→ TO DO
Could you return all of the records exactly as they stand?

→ SUPPLIED DATA
----------

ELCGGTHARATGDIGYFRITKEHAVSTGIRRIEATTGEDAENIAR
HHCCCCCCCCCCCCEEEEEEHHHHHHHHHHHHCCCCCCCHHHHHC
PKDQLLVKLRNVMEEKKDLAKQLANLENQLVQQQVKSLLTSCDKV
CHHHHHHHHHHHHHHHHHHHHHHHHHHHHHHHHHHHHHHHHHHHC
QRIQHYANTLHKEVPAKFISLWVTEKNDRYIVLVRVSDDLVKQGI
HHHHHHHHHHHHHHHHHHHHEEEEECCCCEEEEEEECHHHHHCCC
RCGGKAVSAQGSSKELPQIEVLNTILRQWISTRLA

----------

→ OUTPUT FOR THIS EXERCISE
ELCGGTHARATGDIGYFRITKEHAVSTGIRRIEATTGEDAENIAR
HHCCCCCCCCCCCCEEEEEEHHHHHHHHHHHHCCCCCCCHHHHHC
PKDQLLVKLRNVMEEKKDLAKQLANLENQLVQQQVKSLLTSCDKV
CHHHHHHHHHHHHHHHHHHHHHHHHHHHHHHHHHHHHHHHHHHHC
QRIQHYANTLHKEVPAKFISLWVTEKNDRYIVLVRVSDDLVKQGI
HHHHHHHHHHHHHHHHHHHHEEEEECCCCEEEEEEECHHHHHCCC
RCGGKAVSAQGSSKELPQIEVLNTILRQWISTRLA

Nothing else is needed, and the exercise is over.